Of course, this is body not mind, like writing, so I’m not saying there are implications on fiction prizes here or not.
April 27th, 2006 at 4:39 pm
I think it’s easy for us late-sixties babies to forget that the world wasn’t always so receptive to efforts of mere women. My copy of The Diviners has, as its highest praise on the back cover, a quotation that says that it’s a wonderful books for women, that it will resonate with women everywhere (something to that effect, I don’t have it with me to quote verbatim.) It was printed in 1973, not so long ago.
So while I agree that it’s repugnant to have women recognized as a separate class (better to be judged on merit alone, no question) , It’s still important to recognize that not everyone thinks that way. In 1990, right after I finished my Master’s degree, I lived in England for a couple of years, working as an office temp because that’s what my visa would allow and so I’d have some money to travel. One afternoon, a man I was working with thought he was making jolly good conversation with me, not knowing I had a Master’s degree, by telling me that the best money he’d ever spent was on secretarial school for his daughter. This was 1990.
Maybe in another 20 years the Orange Prize will be unnecessary, once all those sexist white British guys are dead.
April 28th, 2006 at 6:56 am
If the history of the Booker prize is the fulcrum here, then I think the locus of the focus is a little misplaced. Sure, in the corporate world, women still have to fight for equal pay, and sure, the nastiness of sexism is still rampant in many corridors of public and private life, but the time when women authors were under-represented in the book world has been over for quite some time now.

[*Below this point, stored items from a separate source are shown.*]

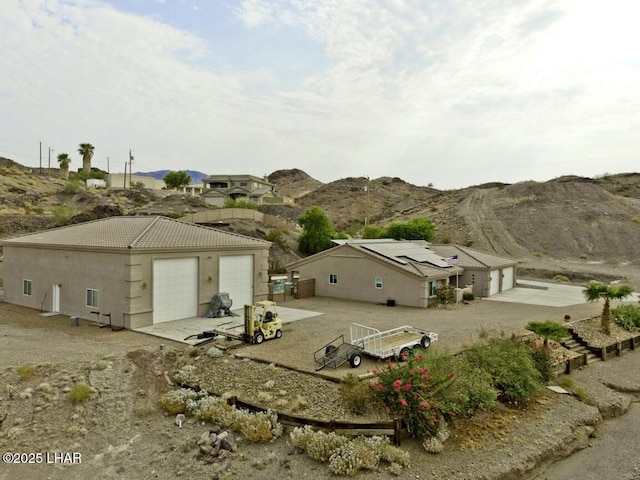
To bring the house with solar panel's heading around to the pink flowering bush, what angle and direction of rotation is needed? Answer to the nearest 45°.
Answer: approximately 45° to its right

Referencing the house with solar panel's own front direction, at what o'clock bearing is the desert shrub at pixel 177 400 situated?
The desert shrub is roughly at 2 o'clock from the house with solar panel.

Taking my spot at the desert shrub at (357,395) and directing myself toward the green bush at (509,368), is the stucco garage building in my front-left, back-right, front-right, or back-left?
back-left

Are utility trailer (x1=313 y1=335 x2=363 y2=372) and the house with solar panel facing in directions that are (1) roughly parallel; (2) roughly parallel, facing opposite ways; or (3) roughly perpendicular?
roughly perpendicular

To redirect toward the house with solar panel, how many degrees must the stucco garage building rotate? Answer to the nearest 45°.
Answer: approximately 45° to its left

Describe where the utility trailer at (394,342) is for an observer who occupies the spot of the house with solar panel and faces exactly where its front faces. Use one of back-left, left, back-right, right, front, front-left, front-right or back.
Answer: front-right

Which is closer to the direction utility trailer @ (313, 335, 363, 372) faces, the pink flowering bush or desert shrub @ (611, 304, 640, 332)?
the pink flowering bush

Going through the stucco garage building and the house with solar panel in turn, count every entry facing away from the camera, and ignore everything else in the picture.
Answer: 0

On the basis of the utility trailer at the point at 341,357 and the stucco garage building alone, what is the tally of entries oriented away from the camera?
0
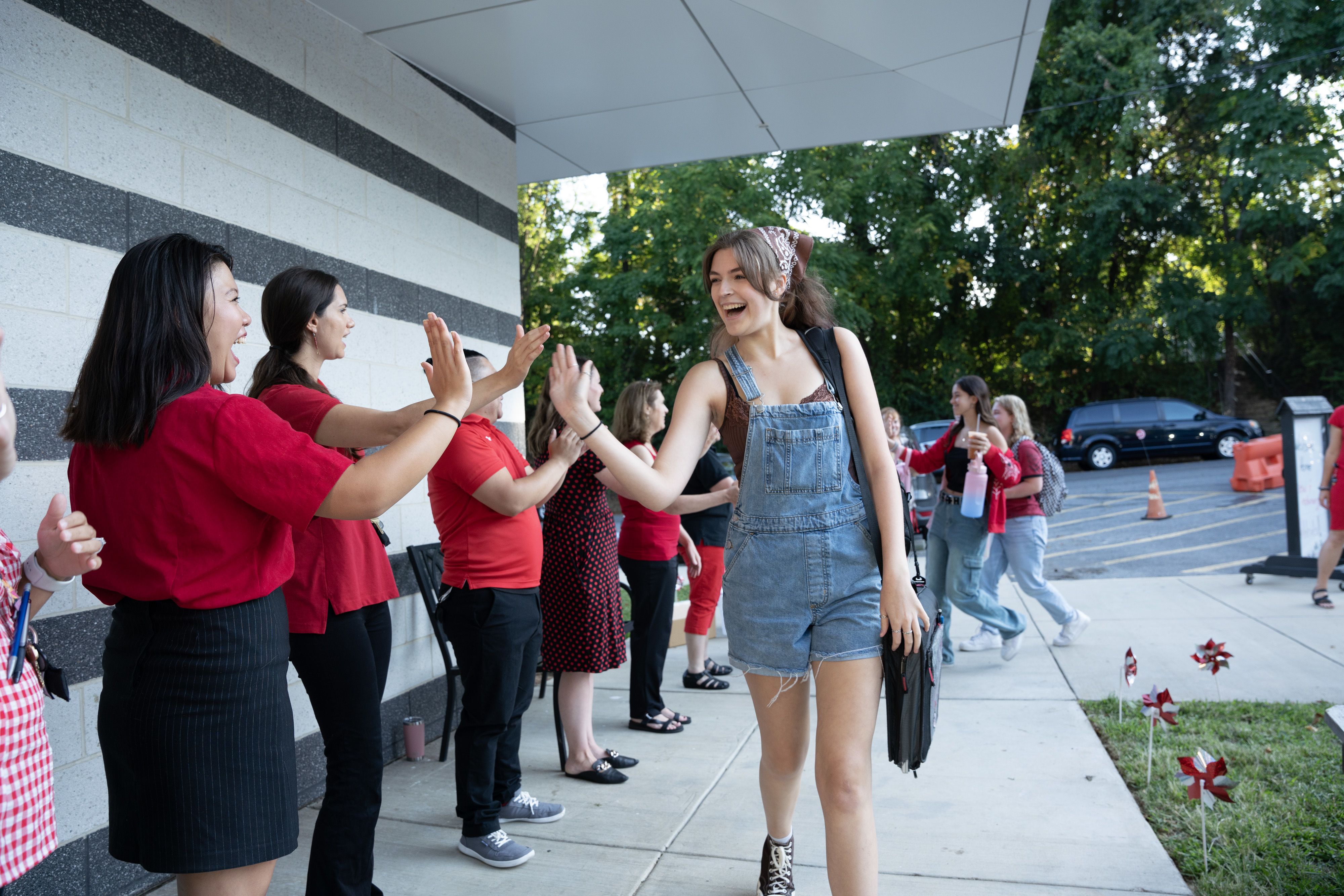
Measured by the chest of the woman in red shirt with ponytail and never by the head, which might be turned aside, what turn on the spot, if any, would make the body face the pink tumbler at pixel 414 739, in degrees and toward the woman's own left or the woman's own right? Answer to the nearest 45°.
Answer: approximately 90° to the woman's own left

From where I sit, in the trenches of retail bookselling, more women buy and read more books written by women than anything else. Women authors are getting published (often by women publishers and editors) and reaching their audience (often quite successfully) and there really isn’t much to stand in their way (excpet such things as might stand in the way of any author, regardless of sex).
Basically, I’ve started to see these women-only book prizes as a self-imposed gender ghetto.
April 29th, 2006 at 7:23 am
Ah yes, but we were talking about book prizes, not book selling or even publishing.
May 23rd, 2006 at 4:15 am
But the publishing industry and book prizes are related: There are women’s novel bought by women after reading about them in woman’s own and women’s sections of the paper, hearing them reviewed on woman’s hour, and seeing them nominated for the prize for women’s fiction.
If there is a ghetto, it’s massive and it’s made up of beachfront property.
Paul is right, there is a publishing female only fast-track completely locked off from men. The women’s publishers publish books by women and get them reviewed in women’s magazines. The real reason for the Orange prize is £’s: Women publishers know that a nomination for a female-only book award will get them plenty of publicity in the vast numbers of ‘women’s’ sections across the media
And as for justifying the need for the Orange prize by quoting what someone said to you 16 years ago: Ask any man who’s worked in a predominantly female environment and they’ll tell you that sexism is a two-way street, and women practice it as much as men. It isn’t a justification to say “I’ve met sexist men”. So what? I’ve met sexist women. There should simply be no discrimination at the starting post: There should be no women-only prizes, just as there should be no men-only prizes, unless there are clear-cut (usually physical) reasons why (such as the Olympics).
Should the Orange prize exist? No. Is it sexist? Yes. Should there be a men-only prize? No. Could there be? After the Orange maybe, before – no
March 19th, 2007 at 6:56 pm
You know the biggest irony about this prize is that it is simply designed to plug mobile phones. They are a nuisance, you try reading a book on the tube or bus with some idiot next to you babbling inanely into this infernal device. Orange is to literature what the Black and White Minstrel Show is was to race relations. They don’t mix!